• _READING PASSAGE_:
The trend of gay men soliciting nudes on their birthday speaks to the unique nature of gay friendships, but also plays into a social media culture that rewards humor, according to Tom Roach, who teaches gender and sexuality studies at Bryant University in Smithfield, R.I.

“I think it’s basically a provocation and a challenge, but in a campy way — it has a certain ‘wink, wink, nod, nod’ feel to it,” said Professor Roach, who has written books on queer friendships and digital relationships. “I don’t think people are sincerely, desperately seeking nude pictures of their friends. I think they’re doing it to be provocative, to be like, ‘Look at how shamelessly sex-positive I am!’”

In many parts of the country, it is not uncommon for gay people to have a more relaxed attitude toward sex, including alternatives to monogamy such as open relationships, and many gay friendships begin as casual sex encounters. A 2022 study also found that 85 percent of respondents who were in same-sex relationships had formed romantic partnerships out of friendships, while only 68 percent of all respondents said they had taken the “friends-to-lovers pathway.”

Gay men, of course, are not a monolith. But given the community was born out of a shared sexual attraction to men, Professor Roach said, it doesn’t surprise him that friendships between gay men today “don’t play by the same rules” as others.

[Source data]
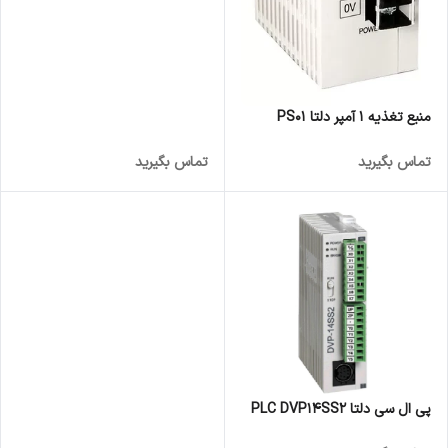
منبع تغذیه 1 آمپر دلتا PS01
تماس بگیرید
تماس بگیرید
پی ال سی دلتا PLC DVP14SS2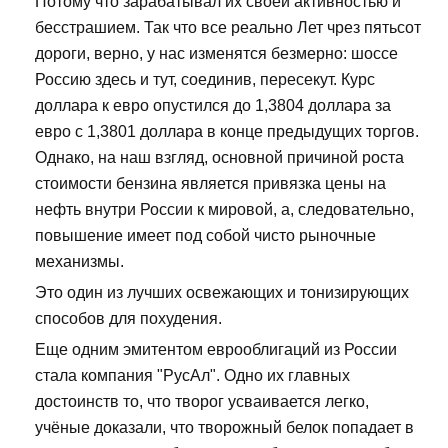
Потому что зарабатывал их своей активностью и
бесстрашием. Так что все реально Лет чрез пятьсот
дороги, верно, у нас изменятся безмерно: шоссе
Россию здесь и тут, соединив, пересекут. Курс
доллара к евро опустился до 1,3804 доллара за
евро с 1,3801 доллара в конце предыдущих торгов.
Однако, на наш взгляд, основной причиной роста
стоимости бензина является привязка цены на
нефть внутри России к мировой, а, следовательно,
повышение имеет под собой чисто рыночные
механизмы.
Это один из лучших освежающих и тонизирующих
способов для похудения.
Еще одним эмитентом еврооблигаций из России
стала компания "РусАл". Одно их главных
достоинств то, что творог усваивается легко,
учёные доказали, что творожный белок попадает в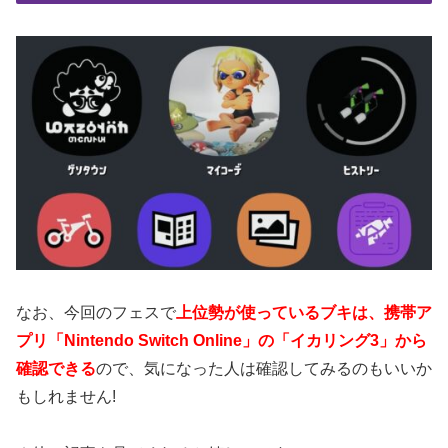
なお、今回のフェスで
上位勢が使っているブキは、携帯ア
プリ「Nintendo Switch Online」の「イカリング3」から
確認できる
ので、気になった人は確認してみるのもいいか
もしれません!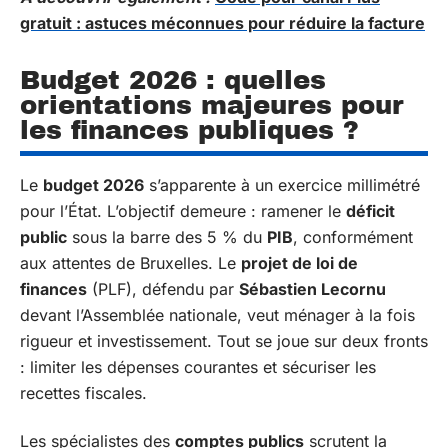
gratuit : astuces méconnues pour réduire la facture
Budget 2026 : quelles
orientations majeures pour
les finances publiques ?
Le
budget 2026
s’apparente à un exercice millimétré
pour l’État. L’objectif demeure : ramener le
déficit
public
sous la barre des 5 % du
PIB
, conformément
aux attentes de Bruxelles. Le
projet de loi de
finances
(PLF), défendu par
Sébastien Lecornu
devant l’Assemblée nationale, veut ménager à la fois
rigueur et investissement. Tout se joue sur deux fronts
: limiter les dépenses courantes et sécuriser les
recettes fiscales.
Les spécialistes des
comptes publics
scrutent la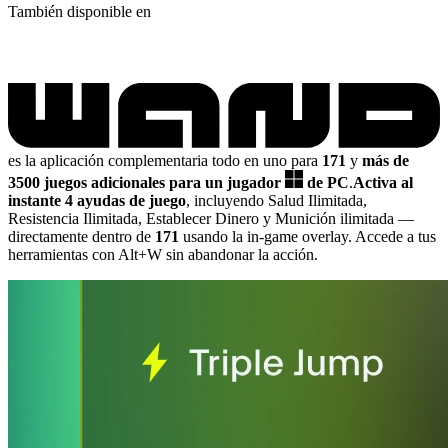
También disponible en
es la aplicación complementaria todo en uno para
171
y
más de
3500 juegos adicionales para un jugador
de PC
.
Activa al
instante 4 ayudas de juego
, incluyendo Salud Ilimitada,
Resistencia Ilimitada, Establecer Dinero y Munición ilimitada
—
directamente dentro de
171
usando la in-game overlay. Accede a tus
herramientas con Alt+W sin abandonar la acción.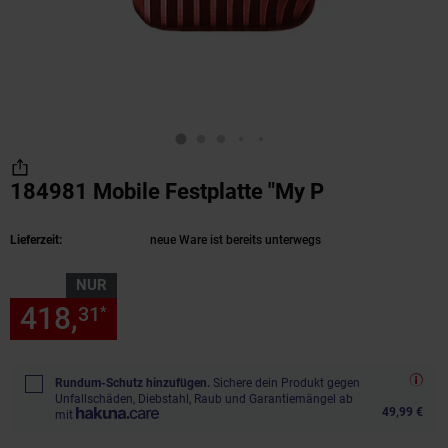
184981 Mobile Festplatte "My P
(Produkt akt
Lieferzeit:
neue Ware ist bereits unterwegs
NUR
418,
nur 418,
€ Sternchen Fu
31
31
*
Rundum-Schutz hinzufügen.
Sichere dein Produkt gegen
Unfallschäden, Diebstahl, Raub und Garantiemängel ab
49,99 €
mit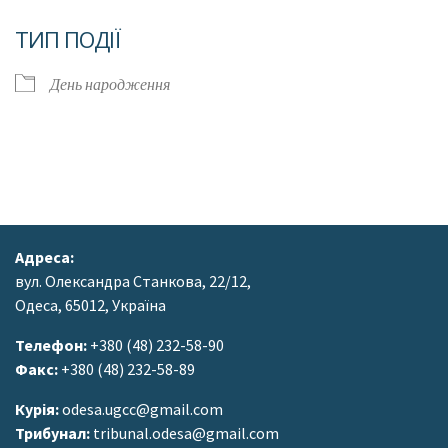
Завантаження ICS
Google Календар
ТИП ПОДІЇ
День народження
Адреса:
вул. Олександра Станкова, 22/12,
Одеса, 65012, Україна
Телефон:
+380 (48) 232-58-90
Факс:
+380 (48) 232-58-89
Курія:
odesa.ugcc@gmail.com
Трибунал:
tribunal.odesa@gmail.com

• _WORK INSTRUCTION A_: In the article on birthday nude requests among gay men, what share of respondents in same-sex relationships had formed romantic partnerships out of friendships, according to the 2022 study?
• _WORK INSTRUCTION B_: Write the next part of the article on birthday nude requests among gay men, picking up after its final sentence.

• _EXPECTED ANSWER A_: 85 percent

• _EXPECTED ANSWER B_:
In addition to cellphone cameras making it far easier to quickly snap and send a racy photo, social media apps like Instagram and X — the platform formerly known as Twitter — allow users to curate private lists of “close friends.” For many gay men, the feature can be used to ensure that an open call for birthday nudes reaches only a carefully selected audience — one excluding straight friends and colleagues.

Some of these behaviors mimic well-established practices on hookup apps, where the trading of sexually explicit images can be de rigueur. “It’s also importing some of the norms of Grindr into other platforms that don’t necessarily traffic in nudes,” Professor Roach said. “It’s kind of like worlds colliding.”

A birthday can also pose an opportunity for someone ordinarily too shy to solicit nudes to do so in a socially sanctioned way, while the messages themselves can function as an all-purpose declaration of consent for others to shoot their shot in the most risqué way possible.

“It really feels like a way of publicly doing so where the shame will just be slightly less,” said Manuel Betancourt, 38, the author of “The Male Gazed,” a collection of essays on thirst traps and queer longing. “Then, it can be a door, or it can be a window, or it could be sort of an opening into something else.”

The decision to send a birthday nude is often predicated on feelings of attraction, but it’s not always about seeking sex. Jake Niemeyer, a 32-year-old television editor in Los Angeles, said he had sent birthday nudes to online acquaintances as far away as Scotland with no expectations of physical intimacy.

“There’s next to no chance I will ever see this person in-person,” Mr. Niemeyer said. “But still, I find them attractive, they say they find me attractive and that’s kind of a nice feeling. It’s a safe way for both of you to have a micro sexual interaction.”

In a group that often celebrates and rewards idealized muscular bodies, leading some gay men to develop body-image issues, the act of swapping nudes with trusted friends can actually prove to be deeply affirming.

“It’s very body-positive,” said Zachary Zane, 32, a bisexual sex columnist. “You feel sexy, you feel affirmed, you feel validated and loved by your friends. It’s not an invitation to hook up; it’s more so us actually just supporting each other and showing each other love.”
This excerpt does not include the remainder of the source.